Start of Block
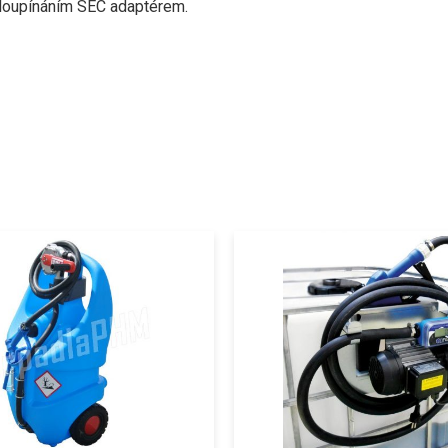
hloupínáním SEC adaptérem.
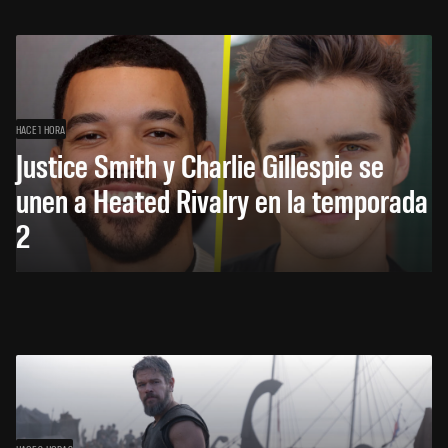
HACE 1 HORA
Justice Smith y Charlie Gillespie se
unen a Heated Rivalry en la temporada
2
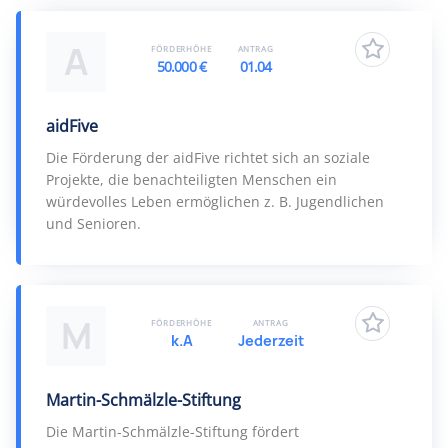
A
FÖRDERHÖHE
ANTRAG
50.000 €
01.04
aidFive
Die Förderung der aidFive richtet sich an soziale
Projekte, die benachteiligten Menschen ein
würdevolles Leben ermöglichen z. B. Jugendlichen
und Senioren.
M
FÖRDERHÖHE
ANTRAG
k.A
Jederzeit
Martin-Schmälzle-Stiftung
Die Martin-Schmälzle-Stiftung fördert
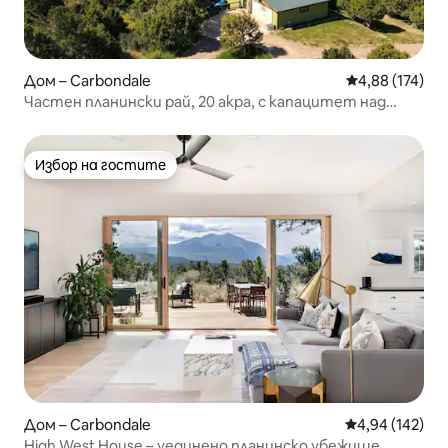
Дом – Carbondale
Средна оценка
4,88 (174)
Частен планински рай, 20 акра, с капацитет над
14 спални места
Избор на гостите
Избор на гостите
Дом – Carbondale
Средна оценка
4,94 (142)
High West House – уединено планинско убежище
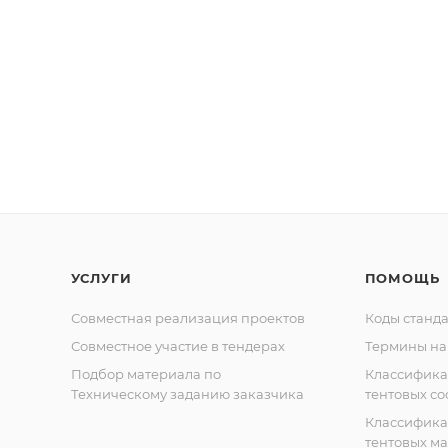
УСЛУГИ
ПОМОЩЬ
Совместная реализация проектов
Коды станда
Совместное участие в тендерах
Термины на
Подбор материала по
Классифик
Техническому заданию заказчика
тентовых с
Классифик
тентовых м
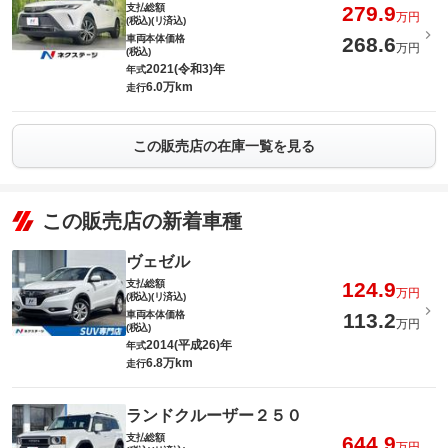
支払総額
279.9
万円
(税込)(リ済込)
車両本体価格
268.6
万円
(税込)
2021(令和3)年
年式
6.0万km
走行
この販売店の在庫一覧を見る
この販売店の新着車種
ヴェゼル
支払総額
124.9
万円
(税込)(リ済込)
車両本体価格
113.2
万円
(税込)
2014(平成26)年
年式
6.8万km
走行
ランドクルーザー２５０
支払総額
644.9
万円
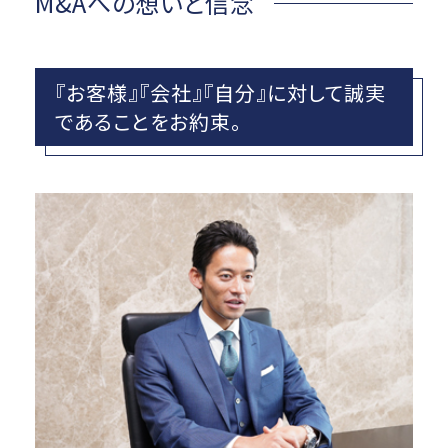
M&Aへの想いと信念
『お客様』『会社』『自分』に対して誠実
であることをお約束。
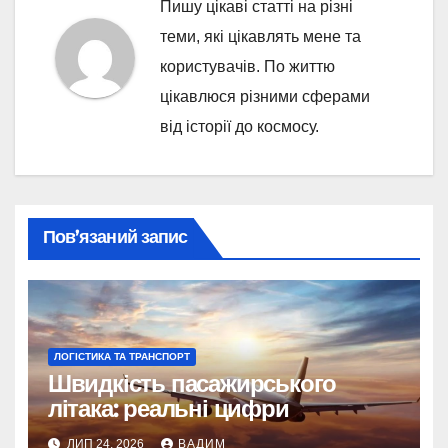
Пишу цікаві статті на різні
теми, які цікавлять мене та
користувачів. По життю
цікавлюся різними сферами
від історії до космосу.
Пов’язаний запис
ЛОГІСТИКА ТА ТРАНСПОРТ
Швидкість пасажирського
літака: реальні цифри
ЛИП 24, 2026
ВАДИМ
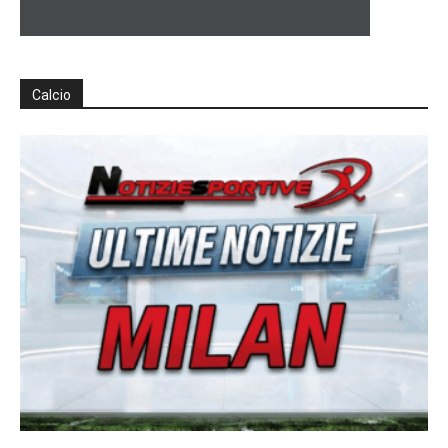
Calcio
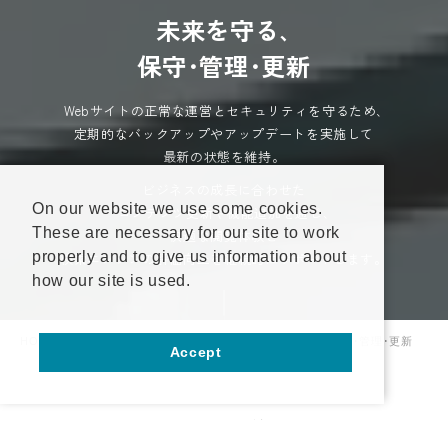
未
来
を
守
る
､
保
守
･
管
理
･
更
新
Webサイトの正常な運営とセキュリティを守るため､
定期的なバックアップやアップデートを実施して
最新の状態を維持。
ビジネスの成長に合わせた
On our website we use some cookies.
コンテンツ更新や機能追加を通じ､
These are necessary for our site to work
快適な閲覧体験と
properly and to give us information about
検索エンジンの評価向上を継続的にサポートします。
how our site is used.
HOME
サービス案内
ホームページ･Webサイト支援
保守･管理･更新
Accept
Webサイトの保守･管理･更新で
資料請求
お問い合わせ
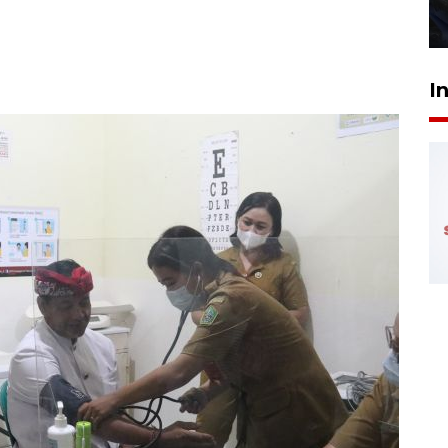
27 Juli 2026 22:32
I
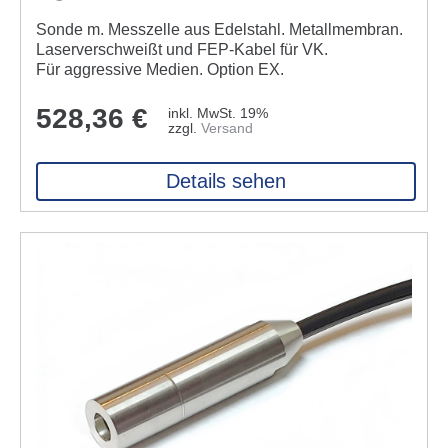
Sonde m. Messzelle aus Edelstahl. Metall­membran.
Laser­ver­schweißt und FEP-Kabel für VK.
Für aggressive Medien. Option EX.
528,36
€
inkl. MwSt. 19%
zzgl.
Versand
Details sehen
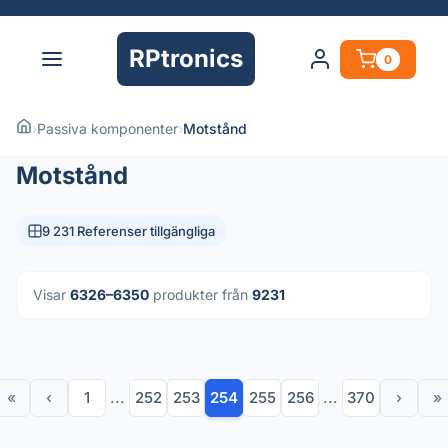
RPtronics
0
›
Passiva komponenter
›
Motstånd
Motstånd
9 231 Referenser tillgängliga
Visar
6326–6350
produkter från
9231
«
‹
1
...
252
253
254
255
256
...
370
›
»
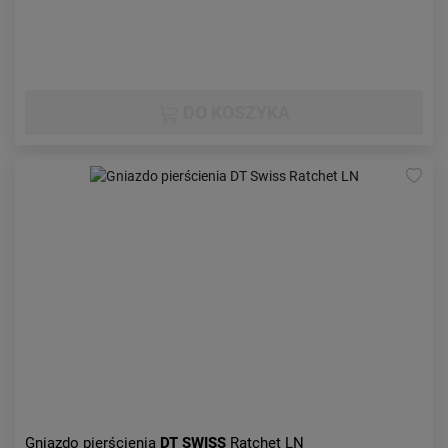
DO KOSZYKA
Gniazdo pierścienia
DT SWISS
Ratchet LN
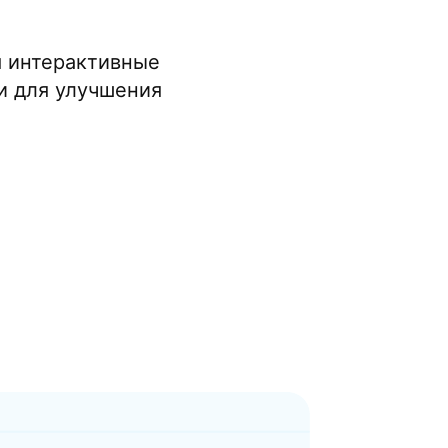
я интерактивные
и для улучшения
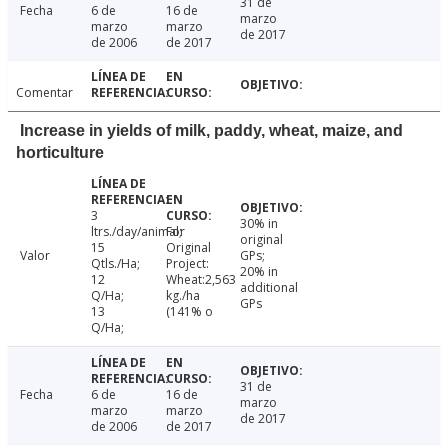
31 de
Fecha
6 de
16 de
marzo
marzo
marzo
de 2017
de 2006
de 2017
Comentar
Increase in yields of milk, paddy, wheat, maize, and
horticulture
3
30% in
ltrs./day/animal;
For
original
15
Original
Valor
GPs;
Qtls./Ha;
Project:
20% in
12
Wheat:2,563
additional
Q/Ha;
kg./ha
GPs
13
(141% o
Q/Ha;
31 de
Fecha
6 de
16 de
marzo
marzo
marzo
de 2017
de 2006
de 2017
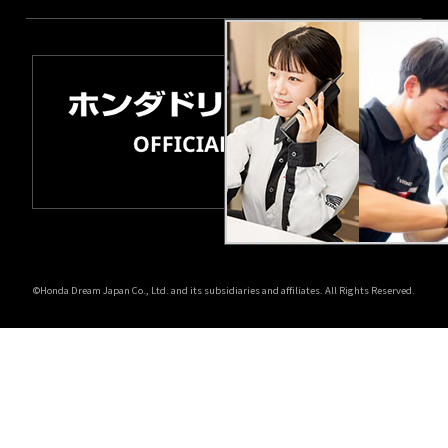
©Honda Dream Japan Co., Ltd. and its subsidiaries and affiliates. All Rights Reserved.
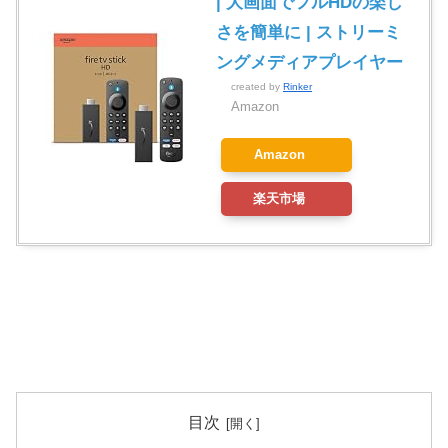
| 大画面でフルHDの楽し
さを簡単に | ストリーミ
ングメディアプレイヤー
created by
Rinker
Amazon
Amazon
楽天市場
目次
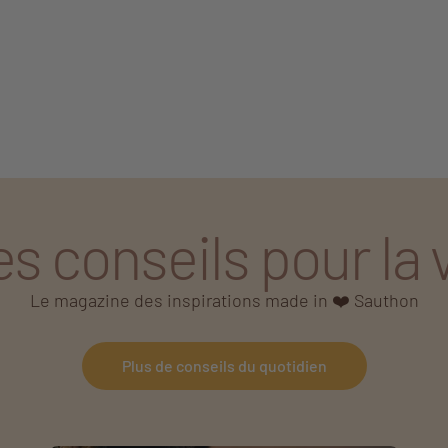
s conseils pour la 
Le magazine des inspirations made in ❤️ Sauthon
Plus de conseils du quotidien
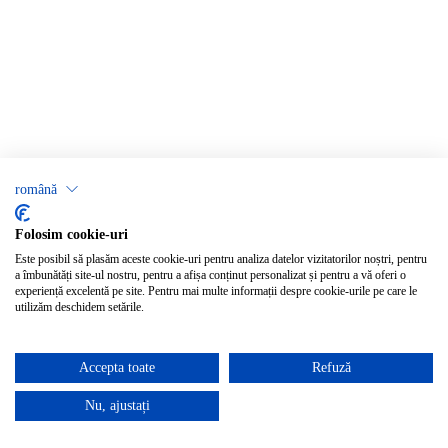
română
Folosim cookie-uri
Este posibil să plasăm aceste cookie-uri pentru analiza datelor vizitatorilor noștri, pentru
a îmbunătăți site-ul nostru, pentru a afișa conținut personalizat și pentru a vă oferi o
experiență excelentă pe site. Pentru mai multe informații despre cookie-urile pe care le
utilizăm deschidem setările.
Accepta toate
Refuză
Nu, ajustați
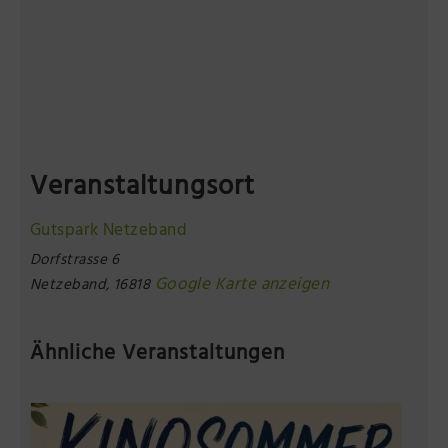
Veranstaltungsort
Gutspark Netzeband
Dorfstrasse 6
Google Karte anzeigen
Netzeband
,
16818
Ähnliche Veranstaltungen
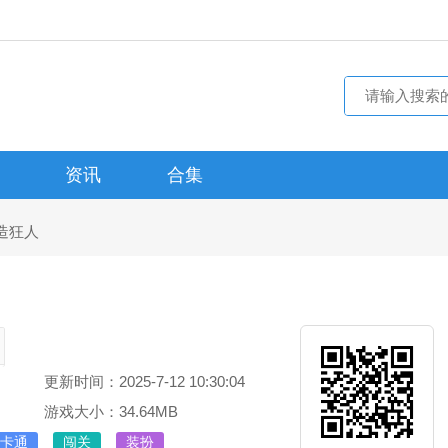
资讯
合集
造狂人
更新时间：2025-7-12 10:30:04
游戏大小：34.64MB
卡通
闯关
装扮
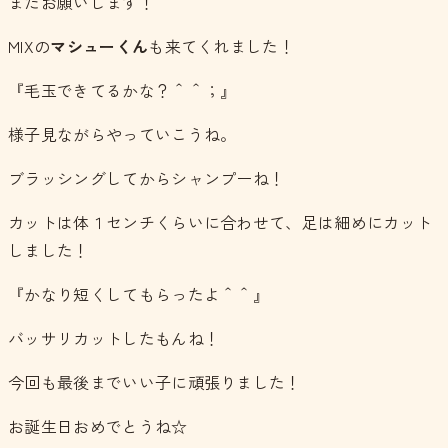
またお願いします！
MIXの
マシューくん
も来てくれました！
『毛玉できてるかな？＾＾；』
様子見ながらやっていこうね。
ブラッシングしてからシャンプーね！
カットは体１センチくらいに合わせて、足は細めにカット
しました！
『かなり短くしてもらったよ＾＾』
バッサリカットしたもんね！
今回も最後までいい子に頑張りました！
お誕生日おめでとうね☆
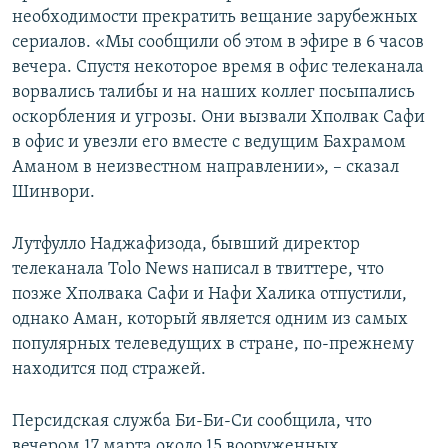
необходимости прекратить вещание зарубежных
сериалов. «Мы сообщили об этом в эфире в 6 часов
вечера. Спустя некоторое время в офис телеканала
ворвались талибы и на наших коллег посыпались
оскорбления и угрозы. Они вызвали Хполвак Сафи
в офис и увезли его вместе с ведущим Бахрамом
Аманом в неизвестном направлении», – сказал
Шинвори.
Лутфулло Наджафизода, бывший директор
телеканала Tolo News написал в твиттере, что
позже Хполвака Сафи и Нафи Халика отпустили,
однако Аман, который является одним из самых
популярных телеведущих в стране, по-прежнему
находится под стражей.
Персидская служба Би-Би-Си сообщила, что
вечером 17 марта около 15 вооруженных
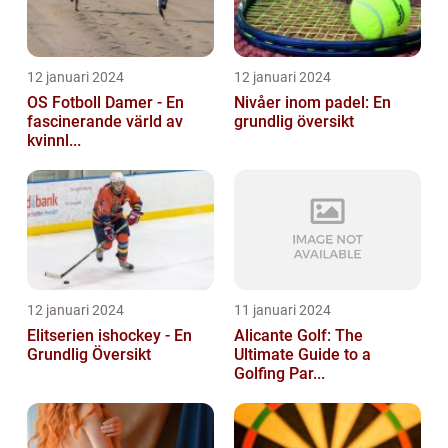
12 januari 2024
12 januari 2024
OS Fotboll Damer - En
Nivåer inom padel: En
fascinerande värld av
grundlig översikt
kvinnl...
12 januari 2024
11 januari 2024
Elitserien ishockey - En
Alicante Golf: The
Grundlig Översikt
Ultimate Guide to a
Golfing Par...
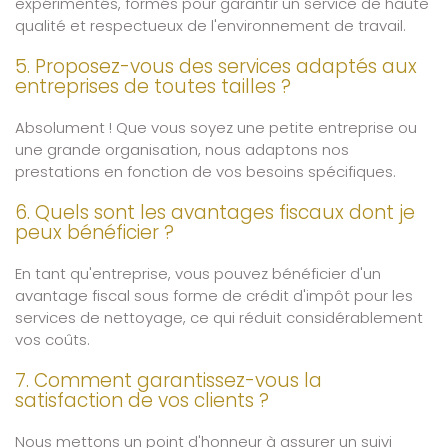
expérimentés, formés pour garantir un service de haute
qualité et respectueux de l'environnement de travail.
5. Proposez-vous des services adaptés aux
entreprises de toutes tailles ?
Absolument ! Que vous soyez une petite entreprise ou
une grande organisation, nous adaptons nos
prestations en fonction de vos besoins spécifiques.
6. Quels sont les avantages fiscaux dont je
peux bénéficier ?
En tant qu'entreprise, vous pouvez bénéficier d'un
avantage fiscal sous forme de crédit d'impôt pour les
services de nettoyage, ce qui réduit considérablement
vos coûts.
7. Comment garantissez-vous la
satisfaction de vos clients ?
Nous mettons un point d'honneur à assurer un suivi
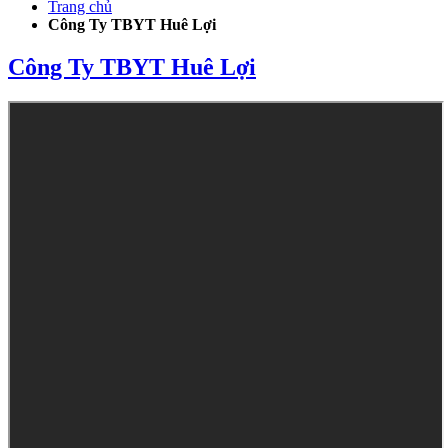
Trang chủ
Công Ty TBYT Huê Lợi
Công Ty TBYT Huê Lợi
End of Block
* WORK TO COMPLETE
Every line that contains the string "services" should be copied from the records.

* SOLUTION TO THE EXERCISE
5. Proposez-vous des services adaptés aux
services de nettoyage, ce qui réduit considérablement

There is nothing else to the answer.